Your girl has issues. :unsure:

DimHalo
02-04-2004, 10:47 AM
i was asked to give my opinion in this thread so here goes:
First, if she knows your password that is fine... i know my friends/boyfriend's passwords.
Second, although she should not be checking up on you (eventhough she knows your password she should respect your privacy)

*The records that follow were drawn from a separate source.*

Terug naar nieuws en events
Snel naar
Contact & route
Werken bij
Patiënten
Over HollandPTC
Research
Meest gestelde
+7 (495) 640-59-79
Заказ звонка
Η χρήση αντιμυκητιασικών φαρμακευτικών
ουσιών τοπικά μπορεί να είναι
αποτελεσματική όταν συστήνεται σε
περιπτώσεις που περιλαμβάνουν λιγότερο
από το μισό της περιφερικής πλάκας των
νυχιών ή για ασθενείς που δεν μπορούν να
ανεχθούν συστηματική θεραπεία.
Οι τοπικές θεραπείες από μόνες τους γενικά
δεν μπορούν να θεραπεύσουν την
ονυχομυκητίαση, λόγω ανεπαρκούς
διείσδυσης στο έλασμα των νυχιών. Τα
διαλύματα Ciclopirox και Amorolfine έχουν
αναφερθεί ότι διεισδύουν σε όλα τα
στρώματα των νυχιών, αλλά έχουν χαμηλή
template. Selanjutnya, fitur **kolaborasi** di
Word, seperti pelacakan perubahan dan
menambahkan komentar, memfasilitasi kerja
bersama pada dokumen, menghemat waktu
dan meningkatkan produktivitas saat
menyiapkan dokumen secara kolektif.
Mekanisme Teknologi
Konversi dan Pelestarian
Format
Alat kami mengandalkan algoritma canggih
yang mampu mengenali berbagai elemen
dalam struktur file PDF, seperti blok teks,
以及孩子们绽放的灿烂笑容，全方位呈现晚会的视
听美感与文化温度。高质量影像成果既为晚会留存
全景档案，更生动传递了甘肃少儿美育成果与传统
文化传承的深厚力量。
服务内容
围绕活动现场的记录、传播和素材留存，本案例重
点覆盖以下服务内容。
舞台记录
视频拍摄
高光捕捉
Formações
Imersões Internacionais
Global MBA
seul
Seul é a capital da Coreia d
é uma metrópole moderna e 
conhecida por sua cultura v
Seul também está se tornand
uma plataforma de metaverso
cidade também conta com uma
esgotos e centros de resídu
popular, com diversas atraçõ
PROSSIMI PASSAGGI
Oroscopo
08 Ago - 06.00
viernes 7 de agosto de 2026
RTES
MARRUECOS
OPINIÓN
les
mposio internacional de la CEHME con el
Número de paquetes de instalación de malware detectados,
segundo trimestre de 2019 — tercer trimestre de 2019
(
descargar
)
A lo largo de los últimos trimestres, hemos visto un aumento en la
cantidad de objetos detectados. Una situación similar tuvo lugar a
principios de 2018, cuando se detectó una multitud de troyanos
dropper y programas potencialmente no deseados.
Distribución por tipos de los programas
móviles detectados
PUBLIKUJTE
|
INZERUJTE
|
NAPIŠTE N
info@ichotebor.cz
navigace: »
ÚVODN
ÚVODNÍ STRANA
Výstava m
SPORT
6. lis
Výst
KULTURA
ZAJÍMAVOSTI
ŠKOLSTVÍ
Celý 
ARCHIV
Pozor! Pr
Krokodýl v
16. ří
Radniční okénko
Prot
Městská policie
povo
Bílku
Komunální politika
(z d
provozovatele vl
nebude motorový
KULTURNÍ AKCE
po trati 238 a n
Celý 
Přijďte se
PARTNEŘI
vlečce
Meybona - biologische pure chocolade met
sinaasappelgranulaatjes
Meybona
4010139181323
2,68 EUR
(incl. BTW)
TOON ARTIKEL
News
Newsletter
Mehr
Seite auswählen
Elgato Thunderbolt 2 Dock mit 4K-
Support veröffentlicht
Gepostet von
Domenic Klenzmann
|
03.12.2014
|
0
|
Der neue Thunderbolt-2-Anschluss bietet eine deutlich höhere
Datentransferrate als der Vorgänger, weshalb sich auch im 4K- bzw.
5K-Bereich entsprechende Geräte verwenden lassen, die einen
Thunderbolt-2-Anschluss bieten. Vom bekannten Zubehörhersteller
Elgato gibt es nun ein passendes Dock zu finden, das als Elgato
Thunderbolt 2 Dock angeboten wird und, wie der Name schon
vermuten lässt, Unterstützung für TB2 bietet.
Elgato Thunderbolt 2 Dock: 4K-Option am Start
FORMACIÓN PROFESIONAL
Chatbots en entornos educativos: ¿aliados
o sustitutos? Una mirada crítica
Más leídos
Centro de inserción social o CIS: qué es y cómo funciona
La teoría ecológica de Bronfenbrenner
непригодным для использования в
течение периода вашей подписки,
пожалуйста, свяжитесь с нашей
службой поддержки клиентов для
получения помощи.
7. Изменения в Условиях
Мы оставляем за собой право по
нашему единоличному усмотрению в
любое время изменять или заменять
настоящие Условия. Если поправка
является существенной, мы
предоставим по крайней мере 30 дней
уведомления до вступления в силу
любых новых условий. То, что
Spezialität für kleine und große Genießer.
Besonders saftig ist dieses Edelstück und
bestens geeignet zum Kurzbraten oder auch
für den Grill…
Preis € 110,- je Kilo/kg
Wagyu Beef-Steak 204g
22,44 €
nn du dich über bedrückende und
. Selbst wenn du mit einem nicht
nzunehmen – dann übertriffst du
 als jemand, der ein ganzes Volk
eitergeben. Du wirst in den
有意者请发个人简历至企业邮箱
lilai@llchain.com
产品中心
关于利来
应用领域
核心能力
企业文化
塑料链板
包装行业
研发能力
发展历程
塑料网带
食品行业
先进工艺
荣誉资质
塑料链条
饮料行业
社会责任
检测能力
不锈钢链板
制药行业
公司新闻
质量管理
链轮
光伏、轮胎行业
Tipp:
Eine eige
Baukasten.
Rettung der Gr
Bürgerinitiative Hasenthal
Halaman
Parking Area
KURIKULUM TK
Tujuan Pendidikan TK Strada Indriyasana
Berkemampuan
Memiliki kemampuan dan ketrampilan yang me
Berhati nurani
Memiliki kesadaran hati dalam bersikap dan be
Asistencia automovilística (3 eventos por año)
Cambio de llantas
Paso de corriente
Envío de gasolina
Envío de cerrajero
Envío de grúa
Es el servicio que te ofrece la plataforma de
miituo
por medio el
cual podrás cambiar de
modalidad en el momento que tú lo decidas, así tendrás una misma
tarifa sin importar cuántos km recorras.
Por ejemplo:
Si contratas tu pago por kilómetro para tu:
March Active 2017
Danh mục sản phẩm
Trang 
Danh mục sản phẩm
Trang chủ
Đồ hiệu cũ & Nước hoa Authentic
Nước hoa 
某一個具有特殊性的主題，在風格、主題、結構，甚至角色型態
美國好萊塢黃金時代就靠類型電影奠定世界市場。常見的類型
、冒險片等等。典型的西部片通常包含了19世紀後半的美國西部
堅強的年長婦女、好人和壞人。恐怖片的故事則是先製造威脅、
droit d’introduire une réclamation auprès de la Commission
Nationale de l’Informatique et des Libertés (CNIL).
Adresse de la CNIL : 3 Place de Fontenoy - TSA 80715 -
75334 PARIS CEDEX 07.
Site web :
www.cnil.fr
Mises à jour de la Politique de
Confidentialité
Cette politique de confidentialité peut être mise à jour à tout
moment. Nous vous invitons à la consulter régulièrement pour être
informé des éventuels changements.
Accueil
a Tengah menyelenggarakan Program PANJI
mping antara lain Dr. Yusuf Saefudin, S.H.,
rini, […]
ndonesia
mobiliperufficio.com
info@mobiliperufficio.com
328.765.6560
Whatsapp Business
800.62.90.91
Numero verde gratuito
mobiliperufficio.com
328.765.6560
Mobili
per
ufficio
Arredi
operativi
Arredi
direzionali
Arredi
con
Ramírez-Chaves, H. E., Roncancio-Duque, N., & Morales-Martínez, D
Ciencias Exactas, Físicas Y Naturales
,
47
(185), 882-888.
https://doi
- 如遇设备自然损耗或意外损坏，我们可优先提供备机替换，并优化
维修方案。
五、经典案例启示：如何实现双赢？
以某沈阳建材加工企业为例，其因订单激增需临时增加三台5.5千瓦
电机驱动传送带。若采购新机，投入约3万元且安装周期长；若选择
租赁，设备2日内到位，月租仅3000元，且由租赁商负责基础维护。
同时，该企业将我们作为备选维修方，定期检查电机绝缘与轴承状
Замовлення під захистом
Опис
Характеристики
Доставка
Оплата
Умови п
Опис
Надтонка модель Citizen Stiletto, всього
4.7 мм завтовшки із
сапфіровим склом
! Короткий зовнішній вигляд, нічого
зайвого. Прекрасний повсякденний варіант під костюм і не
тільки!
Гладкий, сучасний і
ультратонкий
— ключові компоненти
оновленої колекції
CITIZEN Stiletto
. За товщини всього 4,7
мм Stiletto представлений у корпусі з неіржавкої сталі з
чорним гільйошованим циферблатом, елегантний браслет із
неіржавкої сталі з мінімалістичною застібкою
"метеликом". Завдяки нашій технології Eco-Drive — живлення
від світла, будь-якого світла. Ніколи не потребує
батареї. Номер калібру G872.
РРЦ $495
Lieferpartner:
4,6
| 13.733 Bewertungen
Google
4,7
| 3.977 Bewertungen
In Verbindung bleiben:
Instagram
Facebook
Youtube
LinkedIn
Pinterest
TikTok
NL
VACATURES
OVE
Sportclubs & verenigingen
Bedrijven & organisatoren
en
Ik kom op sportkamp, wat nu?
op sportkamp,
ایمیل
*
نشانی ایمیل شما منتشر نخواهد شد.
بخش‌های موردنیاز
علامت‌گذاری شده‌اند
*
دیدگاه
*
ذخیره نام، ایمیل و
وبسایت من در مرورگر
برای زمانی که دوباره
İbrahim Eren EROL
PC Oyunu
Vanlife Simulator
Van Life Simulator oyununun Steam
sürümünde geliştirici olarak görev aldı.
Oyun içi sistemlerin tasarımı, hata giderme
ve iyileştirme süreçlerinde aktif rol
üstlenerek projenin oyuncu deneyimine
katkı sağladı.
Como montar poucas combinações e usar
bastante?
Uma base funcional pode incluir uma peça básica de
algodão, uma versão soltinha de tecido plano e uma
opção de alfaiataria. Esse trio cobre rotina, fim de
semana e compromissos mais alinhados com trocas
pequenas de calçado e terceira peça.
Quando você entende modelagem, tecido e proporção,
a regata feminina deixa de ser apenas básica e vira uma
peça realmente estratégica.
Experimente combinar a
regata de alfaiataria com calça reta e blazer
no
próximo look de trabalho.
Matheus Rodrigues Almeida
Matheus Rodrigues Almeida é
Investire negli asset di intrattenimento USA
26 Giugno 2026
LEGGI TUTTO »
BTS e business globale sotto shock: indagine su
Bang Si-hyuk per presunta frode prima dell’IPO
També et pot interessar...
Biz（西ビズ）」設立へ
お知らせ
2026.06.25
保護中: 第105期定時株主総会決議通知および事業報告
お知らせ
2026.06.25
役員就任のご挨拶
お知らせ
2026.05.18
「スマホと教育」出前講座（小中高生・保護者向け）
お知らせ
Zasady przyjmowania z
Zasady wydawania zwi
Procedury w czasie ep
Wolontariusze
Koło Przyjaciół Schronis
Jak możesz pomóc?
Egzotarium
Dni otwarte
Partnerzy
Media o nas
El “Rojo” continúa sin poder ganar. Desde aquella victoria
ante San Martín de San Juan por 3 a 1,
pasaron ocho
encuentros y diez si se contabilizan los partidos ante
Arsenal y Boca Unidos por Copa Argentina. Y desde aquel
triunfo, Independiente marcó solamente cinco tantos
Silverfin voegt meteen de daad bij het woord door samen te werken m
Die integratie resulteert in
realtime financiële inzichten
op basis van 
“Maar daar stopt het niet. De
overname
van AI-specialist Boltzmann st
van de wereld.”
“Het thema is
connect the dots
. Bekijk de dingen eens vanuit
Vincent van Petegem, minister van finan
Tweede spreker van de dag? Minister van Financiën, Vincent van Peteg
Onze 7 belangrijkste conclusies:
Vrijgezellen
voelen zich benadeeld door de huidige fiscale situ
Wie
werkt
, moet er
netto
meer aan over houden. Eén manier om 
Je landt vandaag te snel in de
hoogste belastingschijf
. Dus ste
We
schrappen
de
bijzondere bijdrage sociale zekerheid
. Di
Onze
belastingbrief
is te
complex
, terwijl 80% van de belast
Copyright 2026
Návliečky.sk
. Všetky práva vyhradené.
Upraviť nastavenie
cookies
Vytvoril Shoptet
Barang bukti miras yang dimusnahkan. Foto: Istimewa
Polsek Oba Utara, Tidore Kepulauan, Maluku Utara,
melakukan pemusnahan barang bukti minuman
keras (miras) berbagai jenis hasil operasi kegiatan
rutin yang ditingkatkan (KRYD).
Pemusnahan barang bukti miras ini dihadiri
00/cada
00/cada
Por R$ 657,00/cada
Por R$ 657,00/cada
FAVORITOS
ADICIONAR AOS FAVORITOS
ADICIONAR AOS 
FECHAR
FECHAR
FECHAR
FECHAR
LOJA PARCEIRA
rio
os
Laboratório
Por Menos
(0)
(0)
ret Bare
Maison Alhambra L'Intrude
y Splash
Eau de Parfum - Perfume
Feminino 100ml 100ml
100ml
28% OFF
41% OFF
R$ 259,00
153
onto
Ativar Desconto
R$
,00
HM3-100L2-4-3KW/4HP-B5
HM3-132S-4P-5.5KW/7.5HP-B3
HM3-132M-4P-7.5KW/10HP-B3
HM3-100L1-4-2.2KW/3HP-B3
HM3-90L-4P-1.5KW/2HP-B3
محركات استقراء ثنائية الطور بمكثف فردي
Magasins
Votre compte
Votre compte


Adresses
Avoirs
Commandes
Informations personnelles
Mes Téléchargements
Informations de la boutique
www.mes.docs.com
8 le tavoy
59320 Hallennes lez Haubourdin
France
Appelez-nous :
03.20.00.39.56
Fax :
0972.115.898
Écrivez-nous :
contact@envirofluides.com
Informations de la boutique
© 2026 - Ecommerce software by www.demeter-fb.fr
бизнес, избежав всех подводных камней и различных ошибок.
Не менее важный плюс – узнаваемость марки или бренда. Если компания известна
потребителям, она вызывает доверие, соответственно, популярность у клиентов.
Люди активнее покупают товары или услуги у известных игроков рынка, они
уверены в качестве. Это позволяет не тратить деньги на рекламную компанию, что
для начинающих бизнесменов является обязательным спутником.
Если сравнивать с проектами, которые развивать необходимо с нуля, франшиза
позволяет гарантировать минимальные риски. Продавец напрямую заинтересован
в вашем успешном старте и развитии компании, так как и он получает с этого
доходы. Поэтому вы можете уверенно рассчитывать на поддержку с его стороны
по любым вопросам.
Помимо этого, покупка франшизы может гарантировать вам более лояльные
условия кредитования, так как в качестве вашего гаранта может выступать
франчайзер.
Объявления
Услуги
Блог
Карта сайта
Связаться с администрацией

However, since she did find something out you should be open and direct with her... she may have a hard time accepting that sending the picture is innocent
...This is because girls are timid and fearful in nature. Especially if she has low self esteem (which you said she does). Her first instinct will be to get defensive.
You probably shouldn't be sending pictures over the internet...just causes lots of problems. Living in a virtual world creates issues that become too complex to even dive into. I'm not saying that is what you are doing by sending your picture to someone. However, it can escalate.
Finally, if you don't have any interest in the girl you sent the picture to, why not send a picture of you and your girlfriend? Are you not proud to be with her? Or do you want to hide the fact that you are with someone? I don't know the whole story so all that could be entirely wrong. But, these are things that a girl will think about when finding out something like that. I may have more to add later, but that's all i've got to say right now.